I wonder in this case if there is any rule that turns H to P.
Answer
TL;DR
In Japanese (native) and Sino-Japanese words, ん and っ make the next consonant //h// to //p//. The sound change is a grammatical demand that no longer has phonetic ground, as much as English critic vs criticize.
Long story
Once upon a time, the Japanese consonant that we today call //h// had the sound [[p]]. This sound was weakened to [[ɸ]] by at latest 10th c. (母は昔はパパだった), then to [[h]]-like sounds (except ふ) by at latest 18th c. (ハマの二つは唇の軽重).
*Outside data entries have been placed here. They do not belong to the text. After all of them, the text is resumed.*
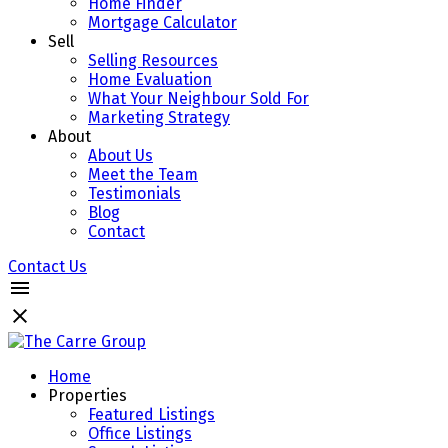
Home Finder
Mortgage Calculator
Sell
Selling Resources
Home Evaluation
What Your Neighbour Sold For
Marketing Strategy
About
About Us
Meet the Team
Testimonials
Blog
Contact
Contact Us
Home
Properties
Featured Listings
Office Listings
But there are two cases that these changes were met with resistance.
//p// preceded by consonantal element, now converged into either ん (nasal stop) or っ (reduplication)
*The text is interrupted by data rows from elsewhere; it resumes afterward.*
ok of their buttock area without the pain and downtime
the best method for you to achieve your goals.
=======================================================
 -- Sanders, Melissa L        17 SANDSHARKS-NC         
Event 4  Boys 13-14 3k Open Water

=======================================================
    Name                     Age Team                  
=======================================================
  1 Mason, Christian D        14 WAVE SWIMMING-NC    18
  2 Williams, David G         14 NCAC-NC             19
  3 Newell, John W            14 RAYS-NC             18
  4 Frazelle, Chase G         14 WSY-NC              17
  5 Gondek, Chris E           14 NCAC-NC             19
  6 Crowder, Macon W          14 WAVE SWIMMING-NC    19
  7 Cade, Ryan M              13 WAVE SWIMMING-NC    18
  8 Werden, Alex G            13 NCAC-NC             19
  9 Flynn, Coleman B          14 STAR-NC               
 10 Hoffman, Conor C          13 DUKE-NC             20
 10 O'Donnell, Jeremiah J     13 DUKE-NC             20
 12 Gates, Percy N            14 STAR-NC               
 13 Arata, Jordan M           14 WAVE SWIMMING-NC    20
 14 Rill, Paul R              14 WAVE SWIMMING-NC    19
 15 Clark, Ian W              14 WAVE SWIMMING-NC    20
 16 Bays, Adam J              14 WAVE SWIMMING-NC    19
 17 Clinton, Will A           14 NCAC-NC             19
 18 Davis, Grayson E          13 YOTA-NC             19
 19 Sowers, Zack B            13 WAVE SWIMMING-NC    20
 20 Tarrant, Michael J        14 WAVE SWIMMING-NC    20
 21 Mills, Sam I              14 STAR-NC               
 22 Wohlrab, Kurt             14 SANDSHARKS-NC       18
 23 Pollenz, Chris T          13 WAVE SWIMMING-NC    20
歩 [[po]] → [[ho]] "step" : 一歩 [[it.po]] → [[ippo]] "one step"
歯 [[pa]] → [[ha]] : 出歯 [[de.ba]] "bucktoothed" (rendaku) : 出っ歯 [[deʔ.pa]] → [[deppa]] "bucktoothed (slangy)"
輩 [[pai]] → [[hai]] "fellow" : 先輩 [[sen.pai]] → [[sempai]] "senior"mimetic words; that carry sound symbolism unlike usual words
ぴかぴか [[pikapika]] < 光 [[pikaɾi]] → [[çikaɾi]] "light"
ぱたぱた [[patapata]] < はたく [[pataku]] → [[hatakɯ]] "pat, rap"
From today's perspective, it seems that //h// occasionally turns into //p//, but it's actually //p// is occasionally retained until today.
PS
ヨーロッパ, the Japanese transcription of Portuguese Europa, attests two important facts at the Late Middle Japanese stage: (1) reduction of diphthongs //eu// → //joo//; (2) //p// unable to appear in the middle of word without reduplication *//-pa// → //-Qpa//.